Arrhythmias in patients with chronic obstructive pulmonary disease (COPD): occurrence frequency and the effect of treatment with the inhaled long-acting beta2-agonists arformoterol and salmeterol.
Author(s): Hanrahan JP, Grogan DR, Baumgartner RA, Wilson A, Cheng H, Zimetbaum PJ, Morganroth J
Affiliation(s): Sepracor Inc., Marlborough, Massachusetts 01752, USA.
Publication date & source: 2008-11, Medicine (Baltimore)., 87(6):319-28.

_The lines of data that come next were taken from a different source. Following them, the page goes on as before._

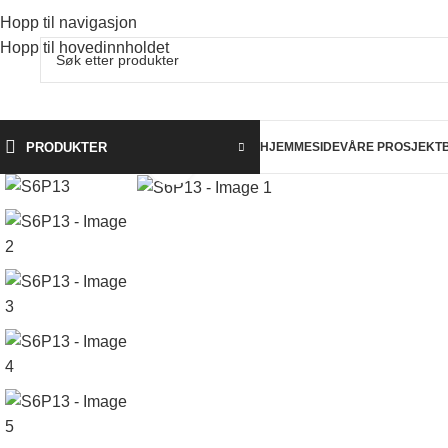
Hopp til navigasjon
Hopp til hovedinnholdet
PRODUKTER
HJEMMESIDE
VÅRE PROSJEKT
Klikk for å forstørre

Publication type: Randomized Controlled Trial; Research Support, Non-U.S. Gov't
Beta-adrenergic stimulation may increase heart rate and the potential for cardiac arrhythmias. The effect of inhaled long-acting beta2-agonists (LABAs) on these outcomes was evaluated in patients with chronic obstructive pulmonary disease (COPD) in 2 double-blind randomized clinical trials. The pretreatment arrhythmia occurrence frequency in these patients was also described. In this analysis, 24-hour Holter monitoring data were pooled from 2 identically designed Phase III trials. Patients were randomized to LABA treatment or placebo for 12 weeks: a) nebulized arformoterol 15 microg BID, b) 25 microg BID, or c) 50 microg QD; d) salmeterol metered dose inhaler 42 microg BID; or e) placebo. The 24-hour Holter monitoring was performed pretreatment and at Weeks 0 (first day of dosing), 6, and 12. We assessed the proportion of patients with each of 4 arrhythmias: atrial tachycardia, atrial fibrillation/flutter, and "nonsustained"; (4-10 beats) and "sustained"; (>10 beats) ventricular tachycardia. There were 5226 Holter recordings in 1429 treated patients. At baseline, there was a low frequency of occurrence of atrial fibrillation/flutter (0.1%), nonsustained ventricular tachycardia (3.1%), and >10 beat ventricular tachycardia (0.3%). Atrial tachycardia occurred frequently (41.8%). The proportion of patients with treatment-emergent atrial tachycardia ranged from 27% to 32% and was non-significantly higher, by approximately 2%-5% (p = 0.70), in the LABA groups compared with the placebo group. The rates of the other more serious arrhythmias did not increase with LABA treatment and were similar to placebo. All treatment groups (LABA and placebo) had consistent small decreases from baseline in mean 24-hour and maximum hourly heart rate. In conclusion, in this large cohort of COPD patients with no or stable cardiac comorbidities, a high proportion ( approximately 40%) of patients were observed to have atrial tachycardia before treatment, which increased by 2%-5% with LABA treatment. More serious arrhythmias were infrequent and did not increase with inhaled LABA therapy. LABA administration did not increase mean heart rate.